At the core, commercetools became the engine for cart, order, product, and pricing logic. It introduced support for bundles and dynamic discounting, allowed for both embedded and standalone price modes, and ensured cart states were validated to avoid issues after payment redirects. On the frontend, IPSY’s teams embraced Next.js and TypeScript, gaining a modern developer experience. Netlify provided CI/CD and frontend delivery, enabling dynamic rendering for SEO on Product Listing Pages (PLPs) and Product Detail Pages (PDPs), as well as preview deployments and rollbacks that gave the teams more flexibility.

Quality assurance and security were built into the process. Automated regression testing paired with manual checks provided confidence in edge cases. GitHub pipelines worked in tandem with Netlify to block deployments when vulnerabilities were identified. And monitoring with DataDog, supported by correlation IDs, made it possible to track requests across systems, ensuring stability and visibility throughout the platform.

A woman applying lipstick on her lips using a compact mirror.

Outcomes & Next Steps

With the project complete, IPSY now has a composable commerce foundation that improves customer experience and positions them for scalable growth. Cart operations have been streamlined with commercetools, reducing the burden of maintenance and freeing teams to focus on enhancing business logic and customer experiences. Customers can complete purchases with multiple secure payment options, while Forter ensures robust fraud protection. Flexible bundle and discount logic have replaced brittle legacy processes, and modern technologies such as Next.js, TypeScript, and the Orium Accelerator are now embedded within IPSY’s workflows.
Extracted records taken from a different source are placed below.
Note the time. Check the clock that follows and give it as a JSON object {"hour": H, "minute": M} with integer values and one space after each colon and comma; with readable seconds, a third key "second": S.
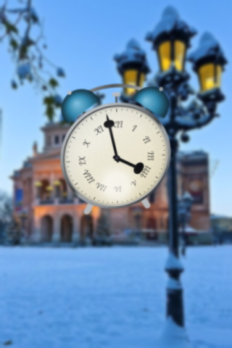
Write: {"hour": 3, "minute": 58}
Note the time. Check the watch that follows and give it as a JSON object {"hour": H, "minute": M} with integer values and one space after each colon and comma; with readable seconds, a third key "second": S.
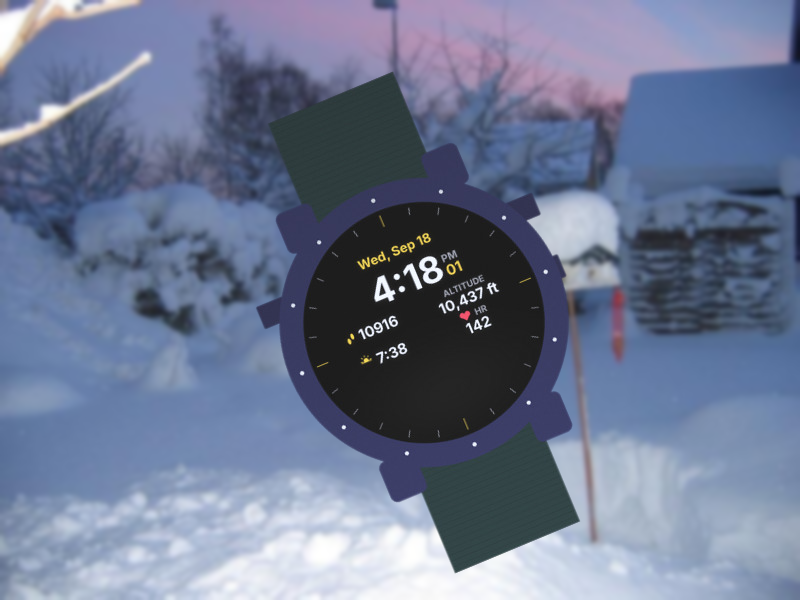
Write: {"hour": 4, "minute": 18, "second": 1}
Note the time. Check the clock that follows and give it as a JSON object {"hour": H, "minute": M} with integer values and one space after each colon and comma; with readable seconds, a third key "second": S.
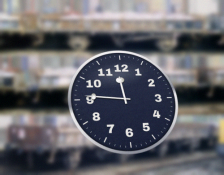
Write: {"hour": 11, "minute": 46}
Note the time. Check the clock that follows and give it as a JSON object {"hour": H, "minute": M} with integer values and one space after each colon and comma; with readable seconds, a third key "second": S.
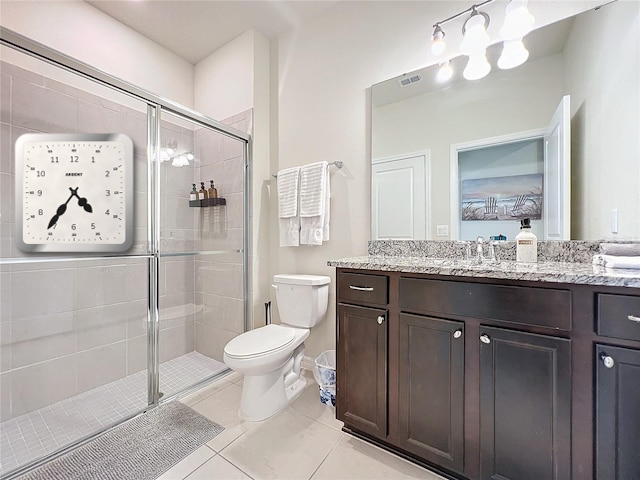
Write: {"hour": 4, "minute": 36}
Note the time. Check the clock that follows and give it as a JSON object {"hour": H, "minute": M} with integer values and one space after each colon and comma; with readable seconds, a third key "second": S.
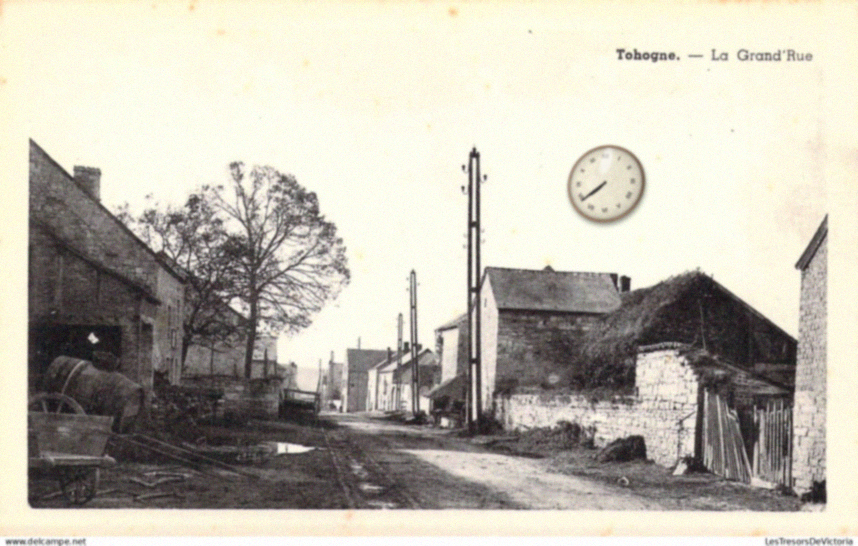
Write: {"hour": 7, "minute": 39}
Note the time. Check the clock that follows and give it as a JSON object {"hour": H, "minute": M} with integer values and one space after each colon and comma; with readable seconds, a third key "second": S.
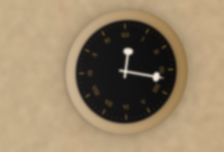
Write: {"hour": 12, "minute": 17}
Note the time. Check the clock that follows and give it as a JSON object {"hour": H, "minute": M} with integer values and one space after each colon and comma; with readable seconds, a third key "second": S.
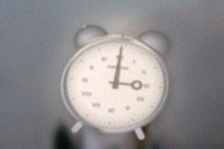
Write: {"hour": 3, "minute": 0}
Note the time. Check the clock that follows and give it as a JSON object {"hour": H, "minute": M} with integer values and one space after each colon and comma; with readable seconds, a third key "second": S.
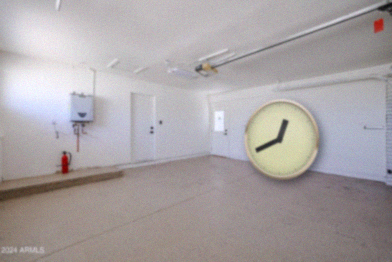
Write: {"hour": 12, "minute": 41}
The content team realized significant efficiency gains with Contentful, improving publishing times to save an average of 45 hours per month compared to their legacy CMS. Large asset upload times improved by nearly 80%, and scheduled publishing has eliminated the need for overtime work by content owners.
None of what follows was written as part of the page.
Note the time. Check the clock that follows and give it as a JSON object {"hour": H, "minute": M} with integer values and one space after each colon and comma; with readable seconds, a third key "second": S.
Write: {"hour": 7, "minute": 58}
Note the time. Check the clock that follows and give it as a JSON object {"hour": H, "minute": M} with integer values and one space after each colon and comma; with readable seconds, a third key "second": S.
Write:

This foundation sets the stage for continued evolution. IPSY is now positioned to extend the architecture to support subscriptions, loyalty programs, and post-purchase experiences. There are plans to further optimize performance and SEO for dynamic product listing pages, expand payment options as the company enters new regions, and deepen the alignment between OMS, PIM, and commercetools for richer product experiences. With a modern, extensible commerce platform in place, IPSY is ready to scale its digital capabilities to meet the needs of its customers today and in the future.